Everyone has the right to decide how his/her work may be used. And everyone else has to respect that. Otherwise, open-source hard- and software will stop being made, as people lose motivation.
This. I get it, China ***ting on intellectual property rights has its good points for the consumer (in terms of getting the maximum amount of stuff for free, right now), but this attitude really is telling everyone who puts their blood, sweat, and tears into these projects that unless they're willing to do all that work for free (even if all they're asking for is credit) they should just f-off.

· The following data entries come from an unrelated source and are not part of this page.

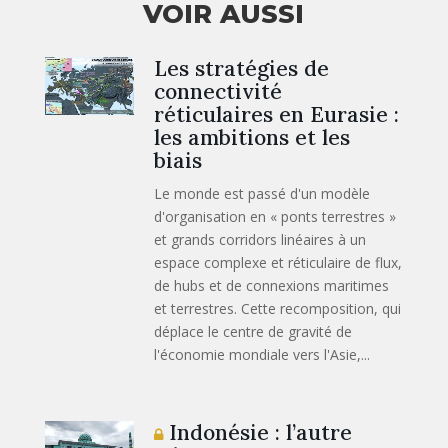
VOIR AUSSI
Les stratégies de
connectivité
réticulaires en Eurasie :
les ambitions et les
biais
Le monde est passé d'un modèle
d'organisation en « ponts terrestres »
et grands corridors linéaires à un
espace complexe et réticulaire de flux,
de hubs et de connexions maritimes
et terrestres. Cette recomposition, qui
déplace le centre de gravité de
l'économie mondiale vers l'Asie,...
Indonésie : l’autre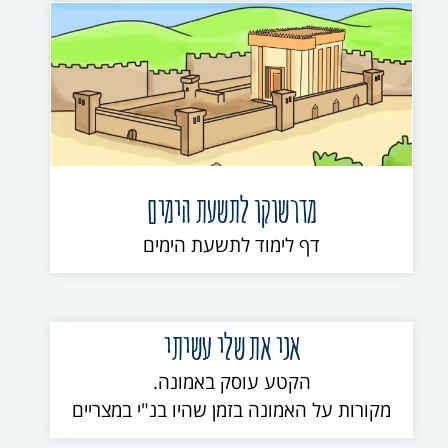
מדרשוקו לתשעת הימים
דף לימוד לתשעת הימים
אני את שלי עשיתי
הקטע עוסק באמונה.
מקורות על האמונה בזמן שהיו בנ"י במצריים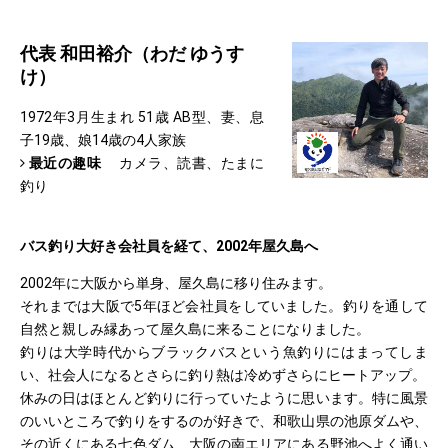
代表 和田裕介（わだ ゆうす
け）
1972年3月生まれ 51歳 AB型、妻、息
子19歳、娘14歳の4人家族
最近の趣味
カメラ、読書、たまに
釣り
バス釣り大好き会社員を経て、2002年屋久島へ
2002年に大阪から単身、屋久島に移り住みます。
それまでは大阪で5年ほど会社員をしていました。釣りを通して
自然と親しみ縁あって屋久島に来ることになりました。
釣りは大学時代からブラックバスという魚釣りにはまってしま
い、社会人になるとさらに釣り熱は冷めずさらにヒートアップ。
休みの日はほとんど釣りに行っていたように思います。特に風景
のいいところで釣りをするのが好きで、和歌山県の池原ダムや、
その近くにある七色ダム、大阪の南エリアにある野池へよく通い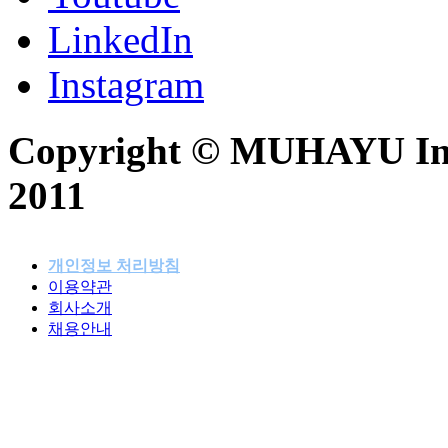
LinkedIn
Instagram
Copyright © MUHAYU Inc. 
2011
개인정보 처리방침
이용약관
패밀리사이트
회사소개
채용안내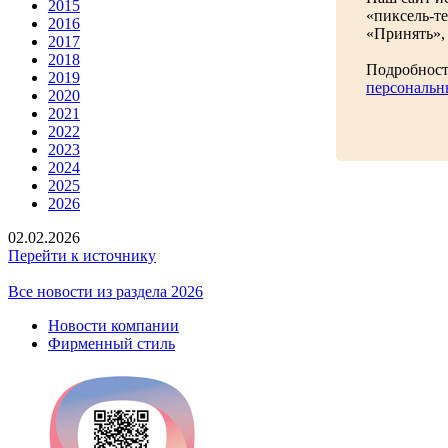
2015
«пиксель-т
2016
«Принять», 
2017
2018
Подробност
2019
персональн
2020
2021
2022
2023
2024
2025
2026
02.02.2026
Перейти к источнику
Все новости из раздела 2026
Новости компании
Фирменный стиль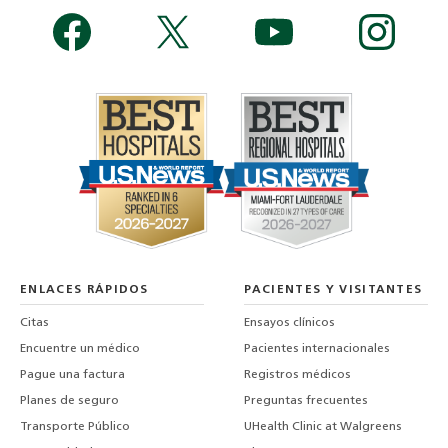
ENLACES RÁPIDOS
PACIENTES Y VISITANTES
Citas
Ensayos clínicos
Encuentre un médico
Pacientes internacionales
Pague una factura
Registros médicos
Planes de seguro
Preguntas frecuentes
Transporte Público
UHealth Clinic at Walgreens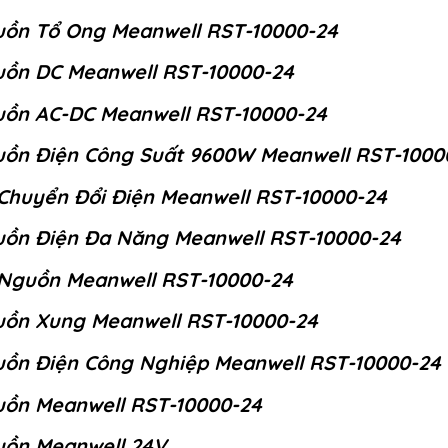
ồn Tổ Ong Meanwell RST-10000-24
ồn DC Meanwell RST-10000-24
ồn AC-DC Meanwell RST-10000-24
ồn Điện Công Suất 9600W Meanwell RST-1000
Chuyển Đổi Điện Meanwell RST-10000-24
ồn Điện Đa Năng Meanwell RST-10000-24
Nguồn Meanwell RST-10000-24
ồn Xung Meanwell RST-10000-24
ồn Điện Công Nghiệp Meanwell RST-10000-24
ồn Meanwell RST-10000-24
ồn Meanwell 24V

As I mentioned before, I'm *very* curious, assuming these actually show up in the wild, if the CF card they come with is going to be loaded up with all the software you see in that demo video (and in photos in the listing), including the not-open-source-at-all-and-still-being-sold-for-money Planet X3. I get it, there are conversations that probably need to be had about how copyright regimes in the west can be overly heavy-handed and expansive when it comes to arguably "ephemeral" works like software for extinct platforms or made by extinct companies, etc (maybe it should be more like trademark and expire if the work isn't actually being *used* by a legal successor to the original holder), but none of this applies, it's straight up piracy. Nobody has the "right" to run this stuff because some ***hole is mass copying it to CF cards in an unaccountable factory somewhere.